Dossett is survived by his wife, Janice, of Camas; daughter, Cindy Schutzer, and her husband, Aaron, of Seattle; son, Doug Dossett, and his wife, Lisa Nelson, of Kenmore, Washington; and grandchildren, Stephanie Dossett, 16, and Benjamin Dossett, 19, also of Kenmore.

Schutzer said she remembers her father’s great sense of humor and love of the outdoors.

“He was very goofy and open to new adventures,” Schutzer said. “And he always encouraged me to try new things. Even when things were not going as well as they could have been, he saw new opportunities and was open to them.”

Schutzer remembers many family camping and fishing trips, and said her father was never satisfied by a regular campsite.

“He’d drive up every single dirt road until he found a good spot near the river,” she said. “He was a fly fisherman, so we had to be near the river.

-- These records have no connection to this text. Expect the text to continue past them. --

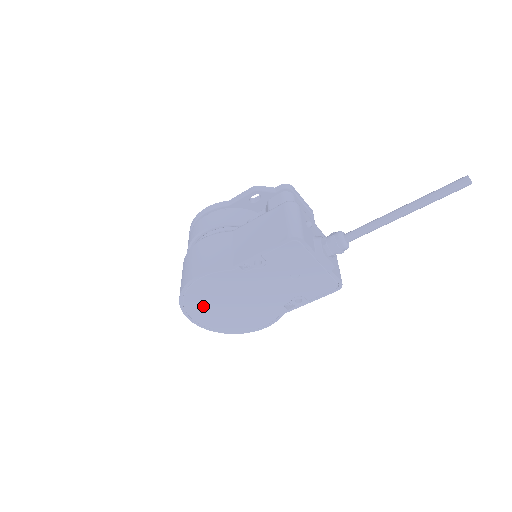
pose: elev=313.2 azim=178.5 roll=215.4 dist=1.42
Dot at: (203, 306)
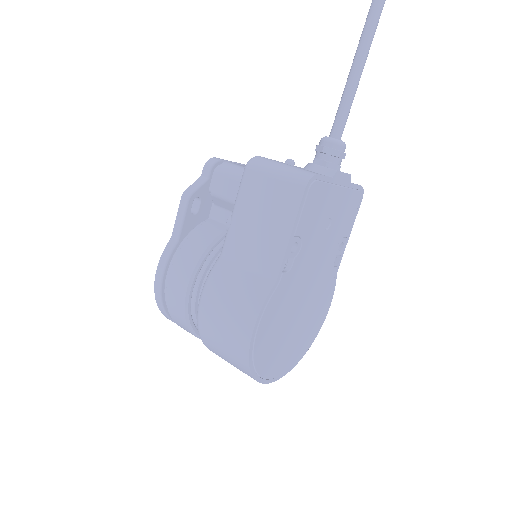
Dot at: (275, 354)
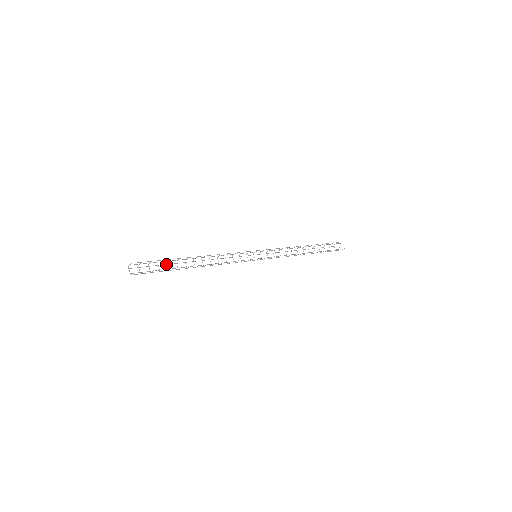
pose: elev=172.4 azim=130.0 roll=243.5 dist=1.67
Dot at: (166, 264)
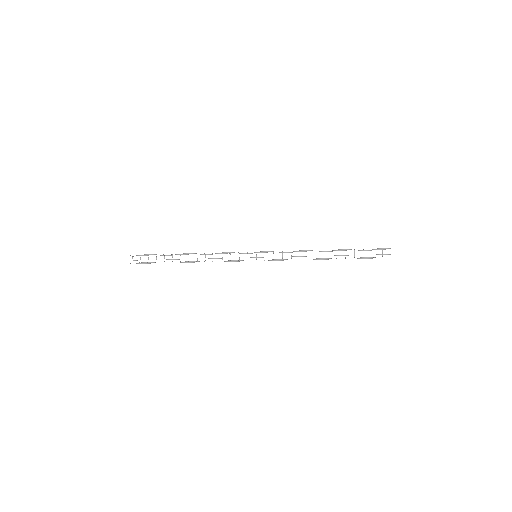
Dot at: (163, 255)
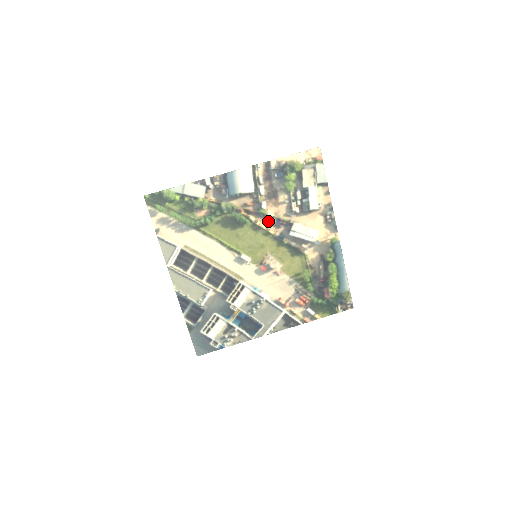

He also liked gardening, and he was a runner. He ran several marathons and he got me into running. We would run around Camas when I came to visit.”

Although he mostly enjoyed traveling around the Pacific Northwest, Schutzer said her father did get to experience international travel during his time as Camas’ mayor, visiting the city’s sister city in Japan and getting to take a trip to Texas, where he met then-President Bill Clinton.

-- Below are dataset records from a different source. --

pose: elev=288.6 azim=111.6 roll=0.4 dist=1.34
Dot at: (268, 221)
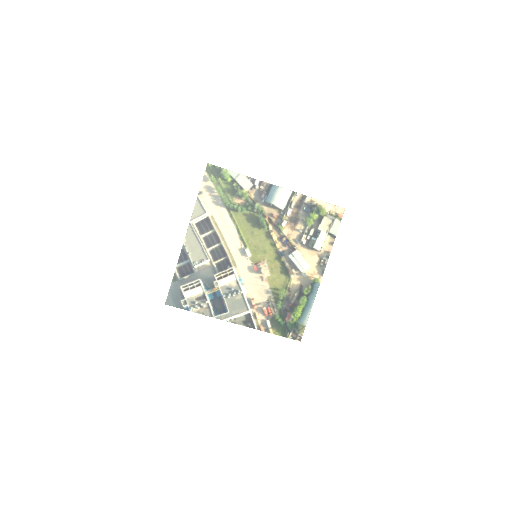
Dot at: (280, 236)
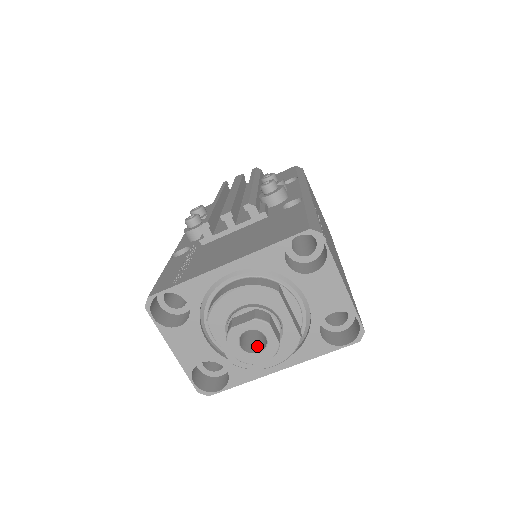
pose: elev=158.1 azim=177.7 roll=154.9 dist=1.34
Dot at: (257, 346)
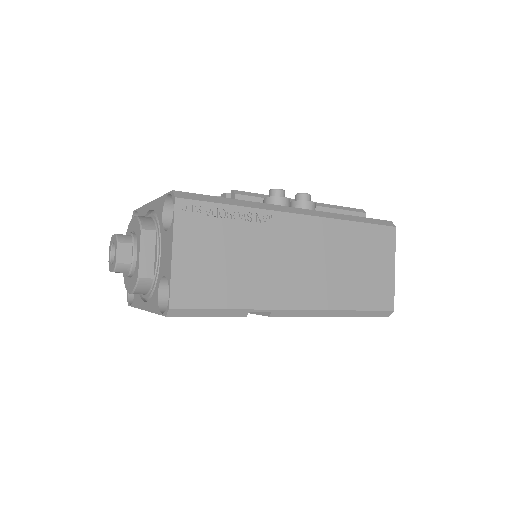
Dot at: occluded
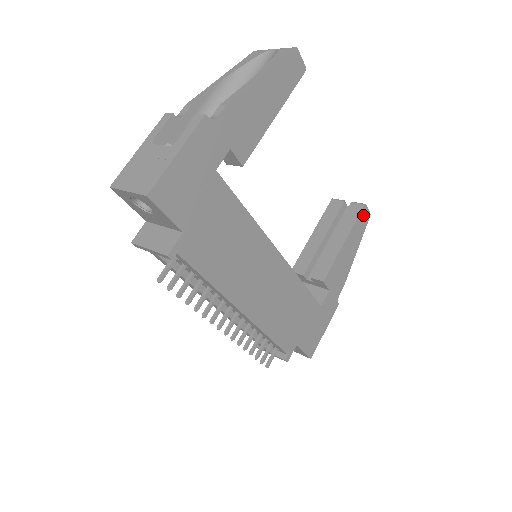
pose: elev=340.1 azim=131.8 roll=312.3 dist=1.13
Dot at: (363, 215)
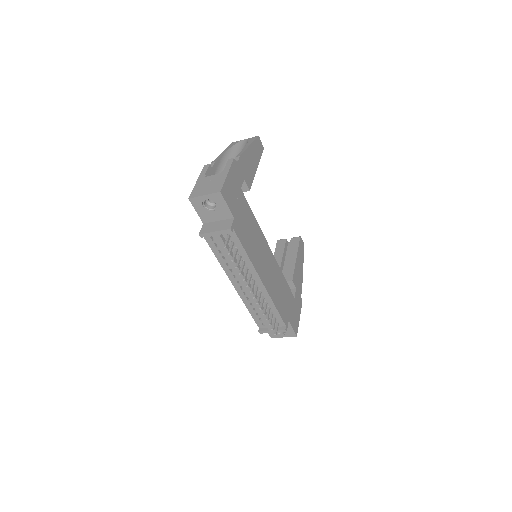
Dot at: (301, 243)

“He got to shake hands with him,” Schutzer said of her dad meeting the president. “He never forgot it.”

Halverson said he remembers Dossett’s love of green spaces and that he was especially devoted to the city’s acquisition of land near Fallen Leaf Lake and Lacamas Lake.

“He just loved the community,” Halverson said of Dossett.

As for Dossett, his love of the community’s open and green spaces persisted throughout his life. In his 2018 application to be appointed mayor, he told the city council that he believed the continued acquisition of open space for public use and for parks “will become more of a challenge in the future.”

“We need to continue to prioritize that need and work with developers and citizens to accomplish it,” Dossett said.

Dossett’s family is planning an event to commemorate his life, and will have more details at a later date. Schutzer said the event likely will not happen until late February or early March.